Coffey and Mracek also express outrage that Moscow “has weaponized its natural gas exports to Europe, turning off the tap when countries dare go against its wishes.” Russia’s customers should not fear coercion via cut‐off. Of course, the U.S. never uses its economic power for political ends. Other than to routinely impose economic sanctions on a variety of nations on its naughty list. And to penalize not only American firms, but businesses from every other nation.
Indeed, the Trump administration is insisting that every company in every country stop doing business with Iran. The U.S. government will bar violators from the U.S. market or impose ruinous fines on them. The Trump administration plans to sanction even its European allies, those most vulnerable to Russian energy politics. Which suggests a modus vivendi that America’s friends likely would applaud: both Washington and Moscow could promise not to take advantage of other nations’ economic vulnerabilities for political ends.
Cyberwar is a variant of economic conflict. Heritage’s Mracek cited “the calamitous cyberattack, NotPetya,” as “part of Russia’s effort to destabilize Ukraine even further than in the past.” Yes, a criminal act. Of course, much the same could be said of Stuxnet, which was thought to be a joint American‐Israeli assault on Iran’s nuclear program. And there are reports of U.S. attempts to similarly hamper North Korean missile development. Some consider such direct attacks on other governments to be akin to acts of war. Would Washington join Moscow in a pledge to become a good cyber citizen?
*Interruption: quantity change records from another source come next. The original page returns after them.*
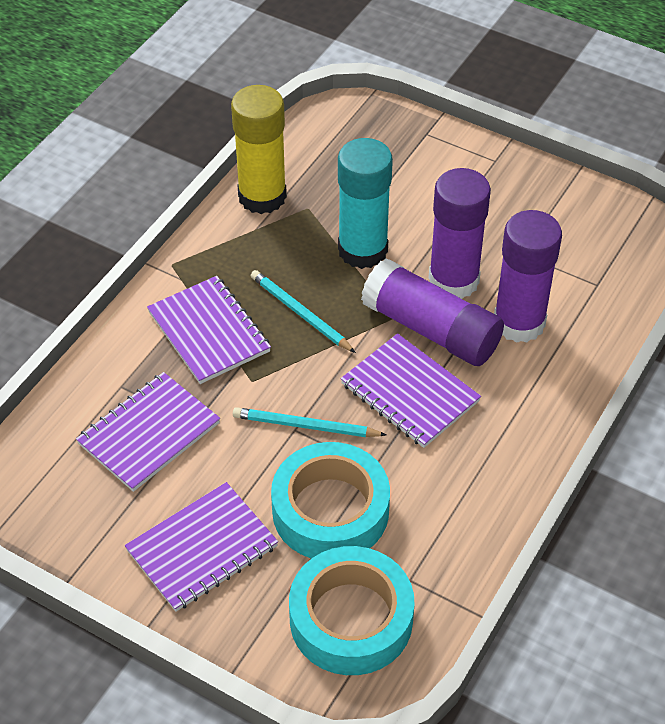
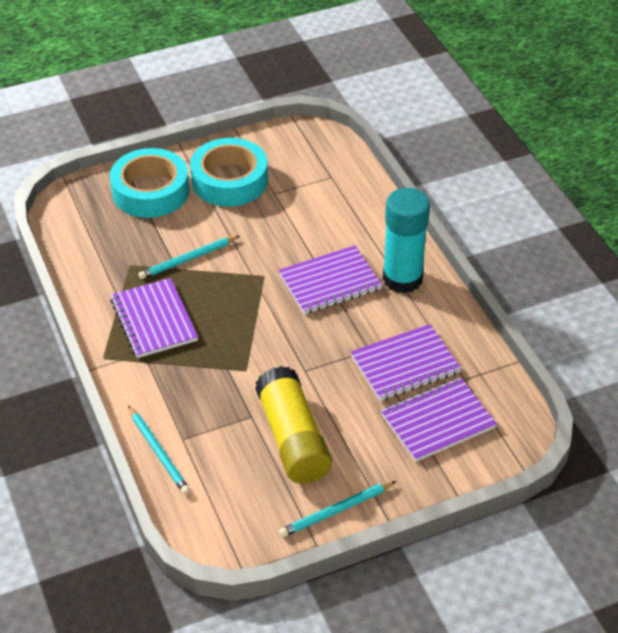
purple glue stick: [361,258,504,366] [429,168,491,299] [494,210,562,343] = 3 -> none = 0
turquoise pencil: [233,407,386,437] [251,270,356,353] = 2 -> [128,405,190,495] [138,236,239,279] [279,481,396,537] = 3

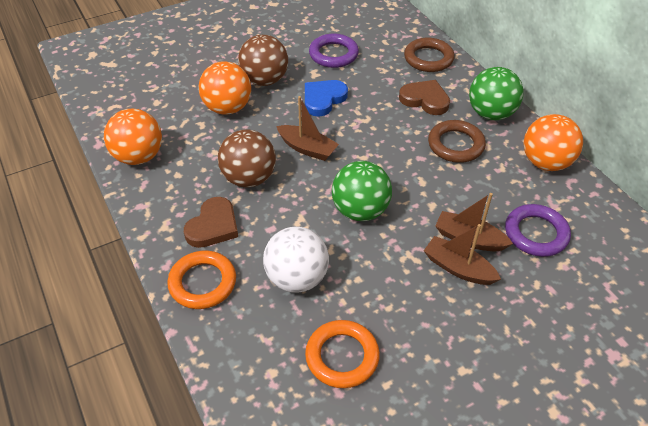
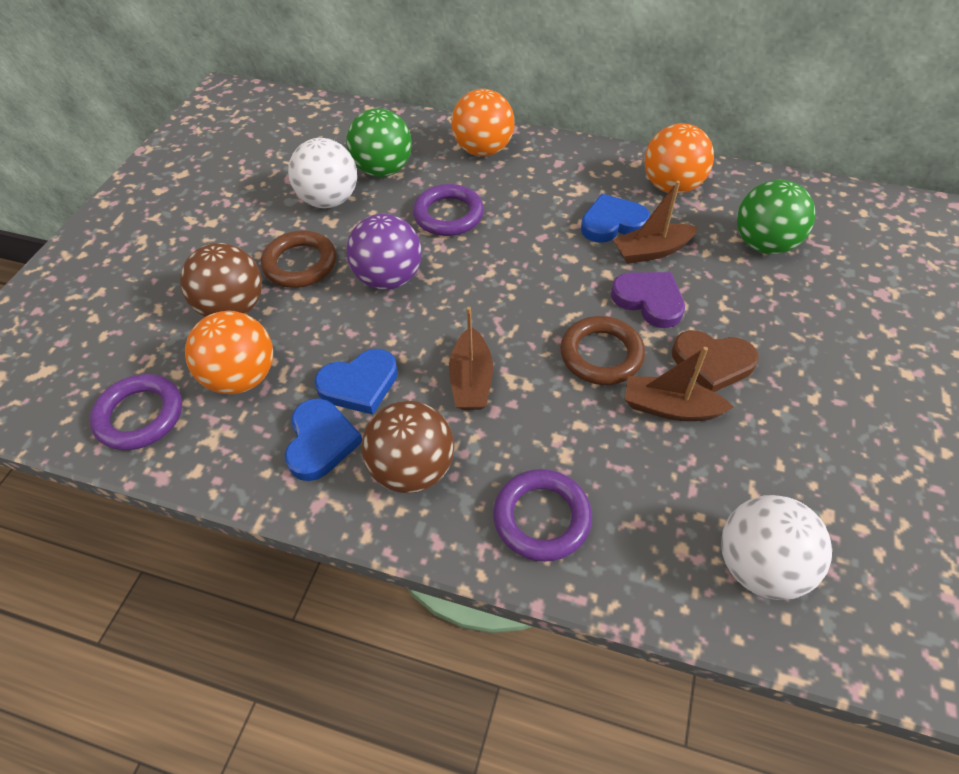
blue heart: [305,80,348,117] = 1 -> [285,398,362,481] [314,349,398,415] [581,194,651,243] = 3
brown heart: [184,197,238,248] [399,80,450,115] = 2 -> [672,330,759,392] = 1
orange ring: [167,251,236,309] [305,320,380,388] = 2 -> none = 0
purple ball: none = 0 -> [346,214,422,290] = 1
purple heart: none = 0 -> [611,272,685,328] = 1
purple ring: [309,34,359,68] [505,204,571,257] = 2 -> [90,374,182,450] [413,184,484,236] [493,469,592,562] = 3
white ball: [263,227,329,293] = 1 -> [288,138,357,208] [721,495,832,600] = 2

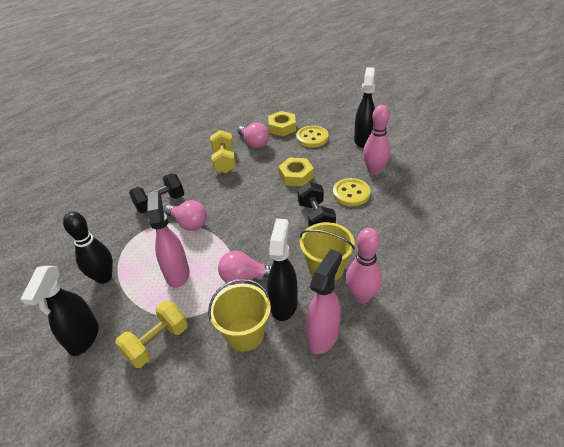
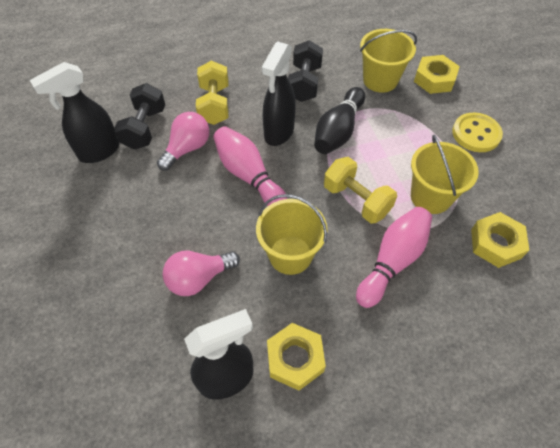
pink light bulb: [164,200,207,231] [218,251,272,285] [238,123,269,148] = 3 -> [157,112,209,171] [163,251,240,296] = 2
pink spray bottle: [147,191,189,288] [306,249,342,354] = 2 -> none = 0
yellow bucket: [208,278,271,352] [300,222,355,281] = 2 -> [256,194,328,275] [360,29,417,93] [411,135,479,214] = 3
yellow button: [296,126,328,147] [333,178,370,206] = 2 -> [452,113,503,152] = 1
yellow nut: [268,111,296,136] [278,157,314,186] = 2 -> [267,323,326,391] [414,55,460,94] [471,212,529,268] = 3

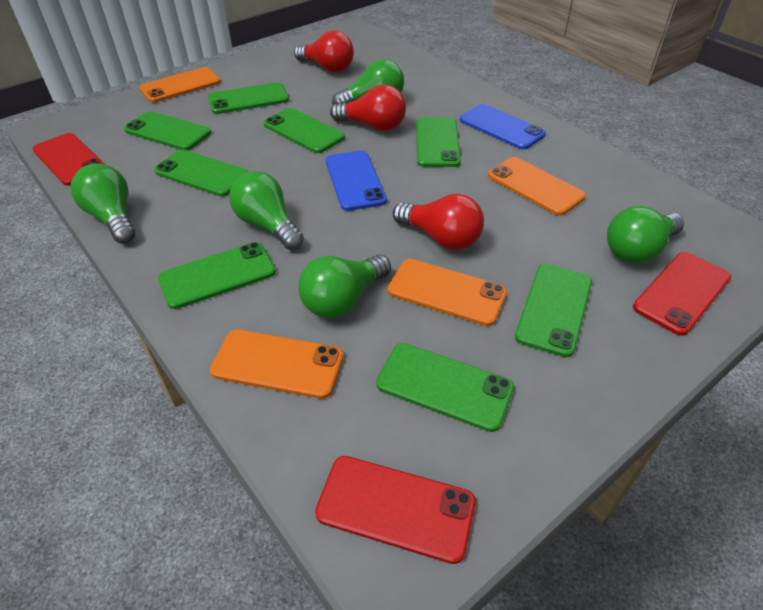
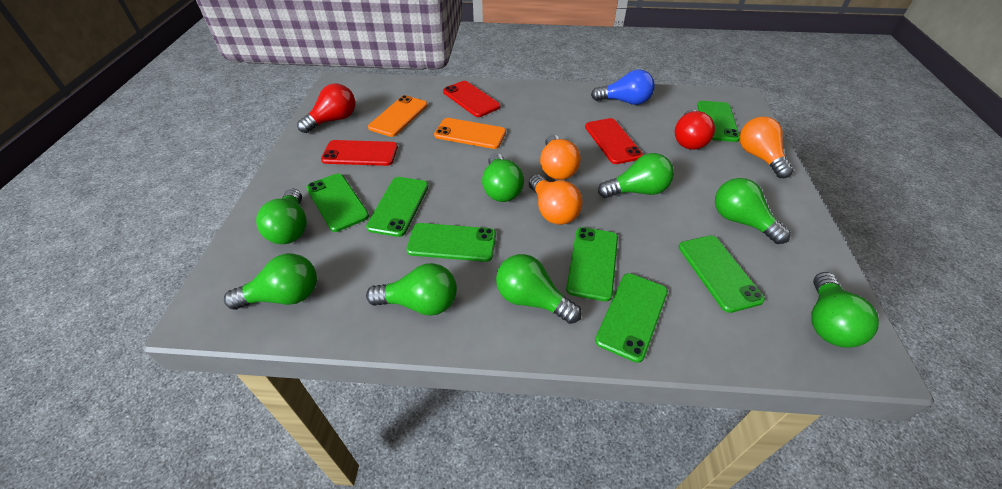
blue light bulb: none = 0 -> [591,70,655,105] = 1
blue phone: [326,151,387,211] [460,104,546,150] = 2 -> none = 0
green light bulb: [71,163,135,244] [229,171,304,250] [298,255,391,318] [332,59,404,105] [607,206,684,264] = 5 -> [224,253,317,310] [256,188,307,244] [366,263,457,316] [482,153,524,202] [496,254,582,324] [598,153,674,198] [715,178,791,244] [811,272,879,348] = 8
green phone: [124,111,211,151] [154,150,248,196] [158,242,276,309] [208,82,289,114] [264,108,345,153] [376,343,514,432] [416,117,461,167] [515,264,592,357] = 8 -> [306,173,369,232] [366,177,428,237] [406,223,496,262] [566,227,618,302] [595,273,668,363] [679,236,765,313] [697,101,740,142] = 7
orange light bulb: none = 0 -> [529,174,583,225] [540,135,581,180] [739,116,793,178] = 3
orange phone: [139,67,221,103] [210,329,344,399] [387,259,507,326] [488,157,586,216] = 4 -> [368,95,427,137] [434,118,506,149] = 2
red light bulb: [294,31,354,72] [330,84,406,131] [393,194,484,250] = 3 -> [297,84,355,133] [675,110,715,150] = 2

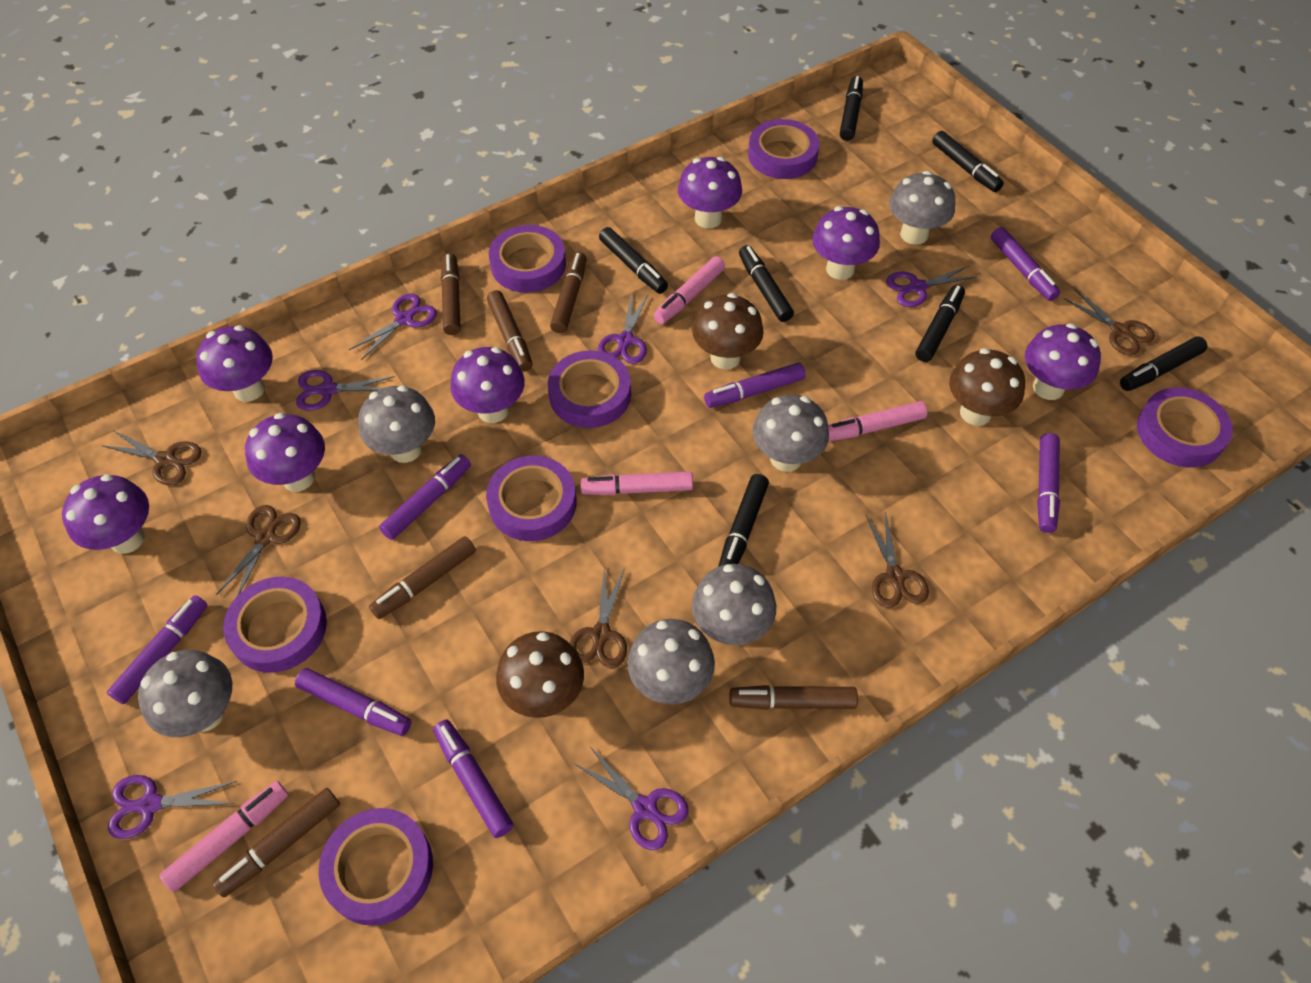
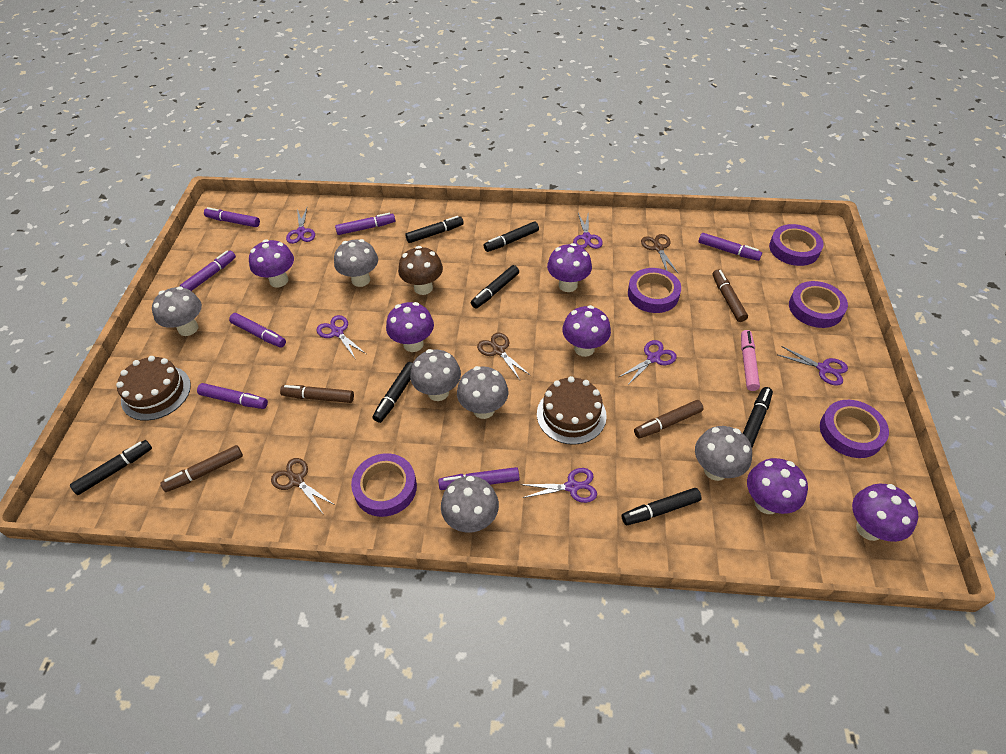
brown cake: none = 0 -> [116,356,191,421] [537,376,607,445] = 2
brown marker: [212,788,340,897] [369,536,476,619] [441,253,461,335] [487,290,533,371] [550,252,587,333] [730,685,858,710] = 6 -> [161,445,243,492] [280,385,354,403] [634,400,704,438] [713,269,748,322] = 4
brown mushroom: [496,631,584,718] [692,293,764,370] [949,348,1025,426] = 3 -> [398,246,443,295] = 1
brown scissors: [101,431,202,485] [216,505,301,596] [569,566,627,668] [866,511,929,608] [1063,289,1155,355] = 5 -> [271,458,335,513] [477,333,531,380] [641,234,678,273] = 3
pink marker: [159,781,288,892] [580,471,693,495] [653,256,725,324] [828,401,927,442] = 4 -> [741,330,760,391] = 1
purple mushroom: [62,474,149,554] [196,325,273,402] [245,413,325,492] [451,347,525,423] [678,157,742,228] [812,206,880,280] [1025,323,1101,400] = 7 -> [249,240,294,287] [386,302,434,352] [547,243,592,292] [562,305,611,357] [747,458,808,514] [852,484,918,542] = 6
purple tape: [223,576,327,673] [319,808,433,926] [486,456,576,541] [489,225,566,293] [548,351,631,428] [748,119,819,179] [1137,387,1233,468] = 7 -> [351,453,417,517] [628,268,681,313] [769,224,824,266] [789,281,848,328] [820,400,889,458] = 5

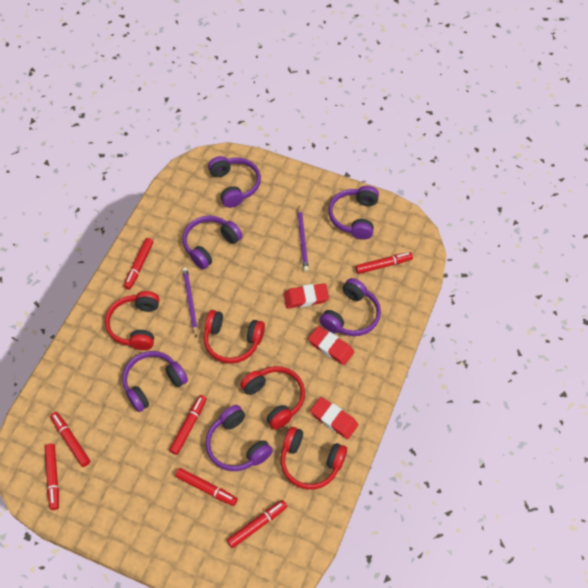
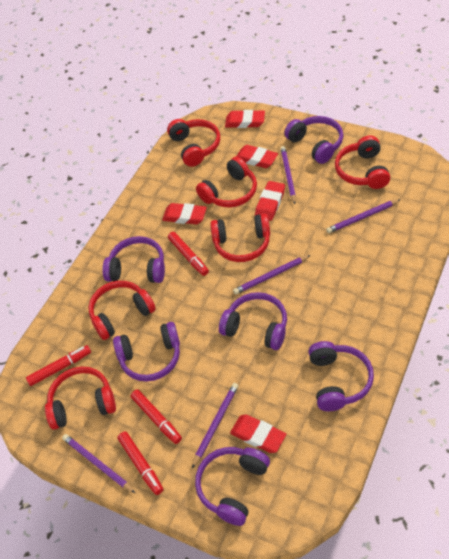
purple pencil: [182,267,198,338] [297,206,309,271] = 2 -> [62,434,135,493] [192,383,238,468] [233,255,310,294] [280,146,296,204] [326,199,401,233] = 5
red eraser: [284,283,329,308] [308,326,354,365] [310,397,358,439] = 3 -> [162,203,207,224] [225,110,265,128] [230,414,286,453] [236,145,278,168] [255,181,285,221] = 5
red headphones: [105,291,159,350] [204,310,265,364] [240,366,305,430] [281,427,347,490] = 4 -> [45,367,116,430] [88,281,156,340] [167,119,220,167] [196,157,257,208] [211,214,270,262] [335,135,390,189] = 6
red marker: [45,444,59,510] [50,412,90,467] [124,238,153,290] [169,395,207,455] [175,468,238,506] [227,500,287,548] [355,252,413,274] = 7 -> [26,345,91,386] [117,431,163,495] [130,389,182,444] [168,232,209,276] = 4

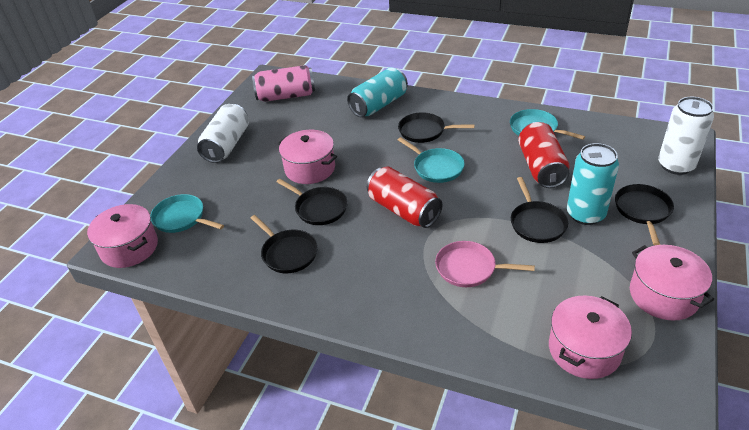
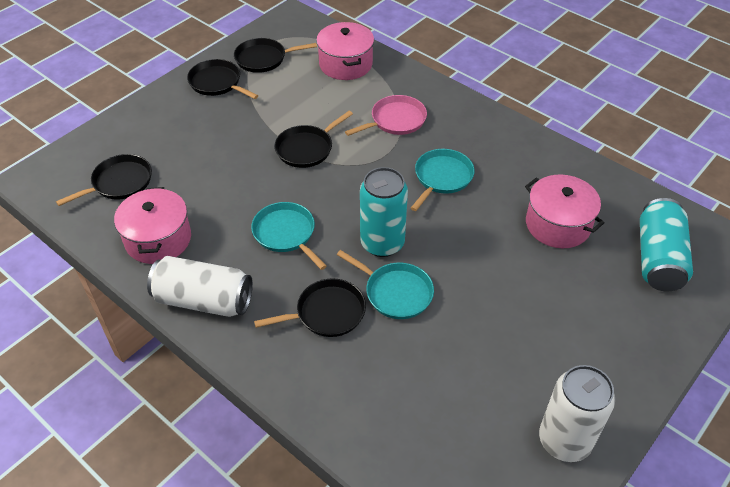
pink can: [252,65,315,102] = 1 -> none = 0
pink pot: [87,204,158,268] [278,130,337,184] [549,296,632,379] [630,245,714,321] = 4 -> [114,187,191,264] [316,22,374,80] [525,174,604,248] = 3
red can: [367,166,442,228] [518,122,570,188] = 2 -> none = 0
Virtually everyone challenges Russia on human rights. Moscow falls far short, with Putin’s control of the media, manipulation of the electoral process, and violence against those perceived as regime enemies. In this regard, at least, America is far better.
But many U.S. allies similarly fail this test. For instance, Turkish President Recep Tayyip Erdogan has created an authoritarian state retaining merely the forms of democracy. Egypt’s President Abdel Fattah al‐Sisi has constructed a tyranny more brutal than that of Hosni Mubarak. Saudi Arabia’s monarchy allows neither religious nor political freedom, and has grown more repressive under Crown Prince Mohammad bin Salman. It is not just Trump who remains largely silent about such assaults on people’s basic liberties. So do many of the president’s critics, who express horror that he would deal with such a man as Putin.
Moscow will not be an easy partner for the U.S. Explaining that “nobody wanted to listen to us” before he took over, in March Putin declared: “You hear us now!” Compromise is inevitable, but requires respect for both nations’ interests. A starting point could be returning the two nations’ embassies to full strength and addressing arms control, such as the faltering Intermediate‐Range Nuclear Forces Treaty and soon‐expiring Strategic Arms Reduction Treaty. A larger understanding based on NATO ending alliance expansion in return for Russia withdrawing from the conflict in the Donbas would be worth pursuing.
Neither the U.S. nor the Russian Federation can afford to allow their relations to deteriorate into another Cold War. Russia is too important on too many issues, including acting as a counterweight to China, the most serious geopolitical challenge to the U.S. Hopefully the upcoming summit will begin the difficult process of rebuilding a working relationship between Washington and Moscow.